▸ **Текст документа**:
+ + +
Ни один из писавших о нем не сообщил, когда Сократ начал учить. Возможно, это случилось, когда ему было около сорока лет, может быть, несколько раньше. Что значило тогда — учить? Это значило ходить по улицам, стоять у колонн или сидеть на ступеньках, — и в это время отвечать на вопросы разных людей и самому задавать им вопросы. Таков был философский факультет Афинского уличного университета. Сократу задавали вопрос, и он на него отвечал. Но отвечал таким образом, который принуждал спрашивающего быть последовательным в его — спрашивающего — смысле. Это означало: ты абсолютно свободен в выборе исходного положения твоего рассуждения; но, раз выбрав, ты уже должен быть последователен. Сократ первый обратил внимание на необходимость формулирования посылок. Но тут была и еще одна очень важная вещь: постоянное исследование человеческого содержания проблемы, о которой шла речь; ибо отвлеченные проблемы Сократа вообще не интересовали.
В этом смысле очень интересно рассмотреть два наиболее важных изречения, приписываемых Сократу. Первое из них — «я знаю, что ничего не знаю» — давно уже воспринимается почти как фольклор. Но что же, в конце концов, оно может значить? Да ничего, казалось бы, кроме той простой вещи, что никто из нас толком ничего не знает. На самом деле Сократ имел здесь в виду нечто совершенно иное. А именно: что есть некоторое особое исключительное знание, обладая которым, и только им одним, ты на самом деле знаешь, что ничего не знаешь. Другой же будет лишь повторять эту фразу, не зная ничего, в том числе и того, что он ничего не знает. И, как мы видим, главное здесь — не отрицание нашего знания, а утверждение о существовании другого, в принципе достижимого, знания, обладая которым человек перестает быть обыкновенным средним человеком.
Второе высказывание Сократа — «познай самого себя» — не означает рекомендацию обратиться от окружающего мира к самому себе, как это обычно и понимается, а совсем иное. Оно призывает к непрестанному исследованию, к непрестанному размышлению, в процессе которого человек превращается в объект познания для самого себя. И с этой работы нельзя начинать. Этим можно только закончить. Создается впечатление, что учительство Сократа с самого начала вызывало немалое раздражение тех из его сограждан, которые не хотели думать, а хотели получать ответы на все свои вопросы. Полная демократия тогдашних Афин была немногим терпимее к свободному философствованию, чем современный ей или позднейший тоталитарный режим.
+ + +
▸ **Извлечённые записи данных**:
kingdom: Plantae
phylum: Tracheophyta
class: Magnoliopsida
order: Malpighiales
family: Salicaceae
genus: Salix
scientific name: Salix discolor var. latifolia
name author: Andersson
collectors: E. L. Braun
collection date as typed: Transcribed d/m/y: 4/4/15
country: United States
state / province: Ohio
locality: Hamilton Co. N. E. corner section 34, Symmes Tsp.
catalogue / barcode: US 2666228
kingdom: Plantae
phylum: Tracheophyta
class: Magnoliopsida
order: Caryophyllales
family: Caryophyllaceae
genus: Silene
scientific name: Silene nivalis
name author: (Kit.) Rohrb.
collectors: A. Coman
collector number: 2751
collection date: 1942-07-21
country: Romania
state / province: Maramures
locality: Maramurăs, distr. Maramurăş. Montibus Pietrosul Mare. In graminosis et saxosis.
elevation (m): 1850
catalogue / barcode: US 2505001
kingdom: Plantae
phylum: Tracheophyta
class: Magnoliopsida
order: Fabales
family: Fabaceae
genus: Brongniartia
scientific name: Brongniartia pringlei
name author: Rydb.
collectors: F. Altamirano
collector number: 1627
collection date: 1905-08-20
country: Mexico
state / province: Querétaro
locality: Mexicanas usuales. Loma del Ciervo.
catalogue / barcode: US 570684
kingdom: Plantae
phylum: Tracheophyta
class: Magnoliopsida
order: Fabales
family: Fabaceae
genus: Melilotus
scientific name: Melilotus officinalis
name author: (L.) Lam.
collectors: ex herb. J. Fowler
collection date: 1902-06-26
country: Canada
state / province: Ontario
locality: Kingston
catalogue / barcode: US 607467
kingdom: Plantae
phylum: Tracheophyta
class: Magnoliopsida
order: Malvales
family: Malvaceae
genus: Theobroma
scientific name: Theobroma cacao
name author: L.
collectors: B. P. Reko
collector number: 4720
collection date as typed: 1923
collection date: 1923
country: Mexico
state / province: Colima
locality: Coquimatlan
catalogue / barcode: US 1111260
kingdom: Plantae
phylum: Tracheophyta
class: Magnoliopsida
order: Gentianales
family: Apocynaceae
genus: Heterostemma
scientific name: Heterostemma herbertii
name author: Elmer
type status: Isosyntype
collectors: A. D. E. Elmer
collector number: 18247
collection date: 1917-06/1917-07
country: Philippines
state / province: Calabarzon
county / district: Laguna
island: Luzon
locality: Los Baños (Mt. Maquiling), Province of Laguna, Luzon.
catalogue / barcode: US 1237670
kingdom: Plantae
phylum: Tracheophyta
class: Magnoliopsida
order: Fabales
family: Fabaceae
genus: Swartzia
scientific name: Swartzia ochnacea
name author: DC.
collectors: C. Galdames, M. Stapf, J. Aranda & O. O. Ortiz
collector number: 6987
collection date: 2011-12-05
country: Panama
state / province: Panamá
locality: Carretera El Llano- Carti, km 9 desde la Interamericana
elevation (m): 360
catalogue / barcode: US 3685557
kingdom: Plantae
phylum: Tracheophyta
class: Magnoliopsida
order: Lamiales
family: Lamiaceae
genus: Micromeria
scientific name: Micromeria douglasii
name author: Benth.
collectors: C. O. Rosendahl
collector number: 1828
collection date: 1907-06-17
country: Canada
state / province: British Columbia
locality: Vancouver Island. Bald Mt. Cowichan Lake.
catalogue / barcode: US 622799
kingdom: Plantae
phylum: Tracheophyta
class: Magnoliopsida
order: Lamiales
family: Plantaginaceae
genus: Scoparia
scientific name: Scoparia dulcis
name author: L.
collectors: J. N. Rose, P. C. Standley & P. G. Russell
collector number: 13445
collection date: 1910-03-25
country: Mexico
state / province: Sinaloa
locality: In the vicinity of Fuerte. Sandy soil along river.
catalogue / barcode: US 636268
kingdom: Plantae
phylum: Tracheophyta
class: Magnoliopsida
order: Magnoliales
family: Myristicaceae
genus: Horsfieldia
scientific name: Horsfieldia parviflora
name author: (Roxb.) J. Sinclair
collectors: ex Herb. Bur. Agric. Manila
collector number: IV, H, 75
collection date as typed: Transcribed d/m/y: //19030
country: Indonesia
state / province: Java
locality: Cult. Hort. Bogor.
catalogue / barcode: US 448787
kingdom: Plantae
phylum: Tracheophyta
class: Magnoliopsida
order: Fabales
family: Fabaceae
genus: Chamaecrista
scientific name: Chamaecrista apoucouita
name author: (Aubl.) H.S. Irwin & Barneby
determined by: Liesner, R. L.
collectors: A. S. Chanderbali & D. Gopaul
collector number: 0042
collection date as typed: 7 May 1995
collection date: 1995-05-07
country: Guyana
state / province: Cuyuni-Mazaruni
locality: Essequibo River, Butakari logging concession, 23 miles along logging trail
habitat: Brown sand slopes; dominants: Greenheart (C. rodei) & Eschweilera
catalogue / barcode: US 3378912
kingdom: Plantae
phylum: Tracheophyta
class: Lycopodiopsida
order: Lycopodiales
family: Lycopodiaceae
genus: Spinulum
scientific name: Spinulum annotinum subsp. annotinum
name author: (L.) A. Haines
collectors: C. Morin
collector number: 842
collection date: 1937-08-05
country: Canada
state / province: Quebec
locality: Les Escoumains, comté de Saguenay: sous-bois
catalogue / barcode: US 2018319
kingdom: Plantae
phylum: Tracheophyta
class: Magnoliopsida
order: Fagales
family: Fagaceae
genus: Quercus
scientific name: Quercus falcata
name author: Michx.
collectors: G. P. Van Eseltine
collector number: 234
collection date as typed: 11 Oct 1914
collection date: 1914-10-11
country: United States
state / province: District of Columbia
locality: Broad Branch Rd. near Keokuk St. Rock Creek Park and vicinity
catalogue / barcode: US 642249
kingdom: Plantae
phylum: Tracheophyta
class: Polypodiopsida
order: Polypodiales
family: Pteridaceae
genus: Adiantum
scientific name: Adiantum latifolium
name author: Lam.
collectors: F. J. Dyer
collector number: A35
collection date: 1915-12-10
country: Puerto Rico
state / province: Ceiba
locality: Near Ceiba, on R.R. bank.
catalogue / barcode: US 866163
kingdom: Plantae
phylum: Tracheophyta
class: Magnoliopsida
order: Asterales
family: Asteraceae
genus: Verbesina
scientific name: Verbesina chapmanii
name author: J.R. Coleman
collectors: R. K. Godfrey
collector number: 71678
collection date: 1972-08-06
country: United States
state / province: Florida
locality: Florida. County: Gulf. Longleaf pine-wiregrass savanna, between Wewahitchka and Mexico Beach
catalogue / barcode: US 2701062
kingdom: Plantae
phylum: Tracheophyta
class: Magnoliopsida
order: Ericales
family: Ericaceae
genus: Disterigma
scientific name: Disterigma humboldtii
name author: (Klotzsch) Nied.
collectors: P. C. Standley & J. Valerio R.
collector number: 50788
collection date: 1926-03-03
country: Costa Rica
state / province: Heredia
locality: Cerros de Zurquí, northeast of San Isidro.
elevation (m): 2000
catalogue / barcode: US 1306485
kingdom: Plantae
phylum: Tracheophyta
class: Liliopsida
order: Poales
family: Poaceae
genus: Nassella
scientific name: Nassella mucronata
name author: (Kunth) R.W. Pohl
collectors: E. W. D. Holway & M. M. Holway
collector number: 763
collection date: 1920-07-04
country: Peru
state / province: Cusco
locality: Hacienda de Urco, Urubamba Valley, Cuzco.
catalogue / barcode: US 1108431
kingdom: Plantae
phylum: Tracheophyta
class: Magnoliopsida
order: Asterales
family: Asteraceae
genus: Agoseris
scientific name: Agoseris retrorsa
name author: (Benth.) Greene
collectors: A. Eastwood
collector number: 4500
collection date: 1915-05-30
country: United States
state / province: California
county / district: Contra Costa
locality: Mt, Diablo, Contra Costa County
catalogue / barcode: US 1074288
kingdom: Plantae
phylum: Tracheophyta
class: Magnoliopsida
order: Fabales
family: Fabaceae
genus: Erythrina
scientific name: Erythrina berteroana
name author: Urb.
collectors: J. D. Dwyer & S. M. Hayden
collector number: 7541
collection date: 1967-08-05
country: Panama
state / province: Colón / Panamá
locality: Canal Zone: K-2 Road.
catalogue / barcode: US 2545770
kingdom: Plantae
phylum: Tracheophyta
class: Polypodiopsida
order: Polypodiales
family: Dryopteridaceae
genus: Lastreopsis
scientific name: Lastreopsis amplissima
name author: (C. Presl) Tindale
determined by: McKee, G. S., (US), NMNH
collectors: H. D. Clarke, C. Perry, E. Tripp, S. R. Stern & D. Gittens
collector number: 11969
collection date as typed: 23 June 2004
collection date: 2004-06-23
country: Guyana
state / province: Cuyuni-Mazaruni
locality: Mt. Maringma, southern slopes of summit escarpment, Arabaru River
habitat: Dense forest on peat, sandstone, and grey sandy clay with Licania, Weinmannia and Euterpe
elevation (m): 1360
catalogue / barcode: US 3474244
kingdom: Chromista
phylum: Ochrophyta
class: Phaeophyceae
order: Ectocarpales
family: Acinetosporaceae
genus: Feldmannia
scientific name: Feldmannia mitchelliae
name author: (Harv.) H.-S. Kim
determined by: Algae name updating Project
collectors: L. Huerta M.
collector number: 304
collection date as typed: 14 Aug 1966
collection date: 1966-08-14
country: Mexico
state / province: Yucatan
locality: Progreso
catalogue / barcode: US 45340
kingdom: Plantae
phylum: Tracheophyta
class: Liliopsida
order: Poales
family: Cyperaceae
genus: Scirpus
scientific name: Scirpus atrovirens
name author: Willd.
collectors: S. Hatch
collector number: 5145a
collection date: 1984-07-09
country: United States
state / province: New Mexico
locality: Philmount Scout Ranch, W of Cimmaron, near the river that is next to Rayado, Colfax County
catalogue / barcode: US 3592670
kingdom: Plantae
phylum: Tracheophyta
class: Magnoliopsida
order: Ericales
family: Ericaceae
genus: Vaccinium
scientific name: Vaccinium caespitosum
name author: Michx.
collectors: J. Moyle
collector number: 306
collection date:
+ + +
▸ **Что требуется**:
Опираясь на текст о Сократе, объясните в одном–трёх предложениях, почему Сократ, отвечая на вопросы, постоянно исследовал человеческое содержание обсуждаемой проблемы. Листинг получен из другого источника.

▸ **Полный ответ**:
Сократ постоянно исследовал человеческое содержание проблемы, потому что отвлечённые проблемы его вообще не интересовали.